Quarterback Blake Bortles has been most effective this year off play-action. While every shred of empirical evidence I can find points to the idea that play-action fakes and run effectiveness aren't correlated, the Jaguars could be an interesting case study for that.

I don't want to overdramatize the loss of Linder. He's one lineman of five, and the Jaguars have a decent replacement, as good as a team could hope for. I'm curious to see how the Jaguars react if Cann doesn't play well immediately. If the bread and butter of this run game is no longer effective, how will things change?

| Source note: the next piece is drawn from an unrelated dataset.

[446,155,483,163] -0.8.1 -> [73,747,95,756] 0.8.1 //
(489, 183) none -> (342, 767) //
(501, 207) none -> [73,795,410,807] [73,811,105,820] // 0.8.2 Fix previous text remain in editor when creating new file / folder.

Adjusting our expectations: Well, the Jaguars are still technically in the playoff race by virtue of being in the AFC South. They're hovering around 15 percent in Football Outsiders' playoff odds. Like every AFC South team, they have a very cupcake-heavy schedule. Anything can happen if we suddenly get word that Andrew Luck is out for a longer period.

More realistically, I think we downgrade the Jaguars offense just a little bit across the board. Cann was highly regarded in this year's draft. His pass protection needed work coming out of South Carolina, but he's got the attributes you look for in someone who can play right away. The question is simply how effective he will be playing right away.

This is the least sexy of the Situation Impossibles we've done so far. (It was a light week for devastating injuries, thankfully.) We see quarterbacks and running games devastated by poor offensive line play on a routine basis. Any sort of major downgrade in Jacksonville is going to end their hopes of a miracle playoff run.